"I also wrote regarding Filipek, in my own writing to the ministry. They also gave me an answer! They gave me two answers! There was the one who took his decree. Yes, I’ve got the letter somewhere. Why they're taking him from us. That if everyone lived as they preach, there would be paradise in this world. That prisons would not be overcrowded with criminals. I have kept it. I also asked them to write to me. First, they told me they would send a reply. Then they also wrote that he is irresponsible and that I don't know what else. "

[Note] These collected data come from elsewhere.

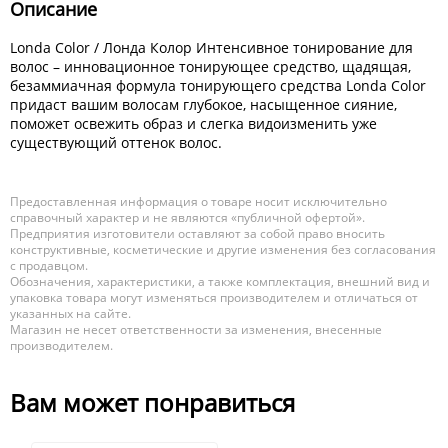
Описание
Londa Color / Лонда Колор Интенсивное тонирование для
волос – инновационное тонирующее средство, щадящая,
безаммиачная формула тонирующего средства Londa Color
придаст вашим волосам глубокое, насыщенное сияние,
поможет освежить образ и слегка видоизменить уже
существующий оттенок волос.
Предоставленная информация о товаре носит исключительно
справочный характер и не являются «публичной офертой».
Предприятия изготовители оставляют за собой право вносить
конструктивные, косметические и другие изменения без согласования
с продавцом.
Обозначения, характеристики, а также комплектация, внешний вид и
упаковка товара могут изменяться производителем и отличаться от
указанных на сайте.
Магазин не несет ответственности за изменения, внесенные
производителем.
Вам может понравиться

"Then they gave us one too, Filipek. They came from the East, but there was already something - I don't know. Here they persecuted them. They were transferred here, but they found them here as well. So their permit was withdrawn, they could not preach. Then four of our citizens went to Prague to the president. But they were not admitted to him, they only talked to his first secretary. So, why did they withdraw them, that they did nothing wrong, and they wanted to build there when they were in the East, and the regime did not like that. They were probably repairing a church or something. And then they came here, but they did not call the priest, they just came to the municipal office. And then the citizens came together - we, women mostly, but also men, that they should say what was done wrong for the permit to be withdrawn. Well, they sent dogs on us, with batons! Then people left. "
"They bombed here on Vyšná, but it could be heard! We went to hide in the mountain. We ran away with my mom! What did we take? A piece of bread and whatever was there. And it was against the night, and we spent the night there. And in the morning the cow had to be fed, the piglet, too. Move down to the village. There were bombs, they killed! There is also a monument. I lived in Nižná and we ran to the mountain! Across the field a bit, and there was a mountain, there to hide. That if they fire on villages and houses, they will let it drop. But I don't know there, about two bombs fell on Vyšná. "
The most difficult were the contingents. Well, when we wanted to fulfill them, often I had to go buy some eggs
Zuzana Gazdaricová, nee Šavrtková, was born on April 18, 1932 in Liptovske Revúce, a part of Nižná. She comes from a family of Ján, a lumberjack and his wife Zuzana. She had brothers Emil and Ján, 11 and 8 years older, respectively. Shortly after the daughter’s birth, the family suffered an accident when the father had a serious injury in the forest. At first, after a branch fell on his head, everything seemed fine, but after a year, he suffered complications and he died suddenly. The mother with three half-orphans had to try to raise the children. The brothers soon began working as miners, and Zuzana was left alone with her mother in the house. During the Second World War, the brothers enlisted in the army and after the outbreak of the Slovak National Uprising, they joined the armed resistance. Zuzana, as a resident of the village, which was in the centre of events, has many colourful memories of the partisans, Germans and the bombing of Liptovska Revúca. After the war, she married Ján Gazdarica. The life of a young family was put to test by collectivization and monetary reform. In the 1980s, she stood up for the defence of the local Catholic priest Andrej Filipek, whose state permit was revoked. In addition to protests on her own initiative, she wrote a letter to the Ministry of Culture in defence of the local priest. Today she lives in Liptovske Revúce.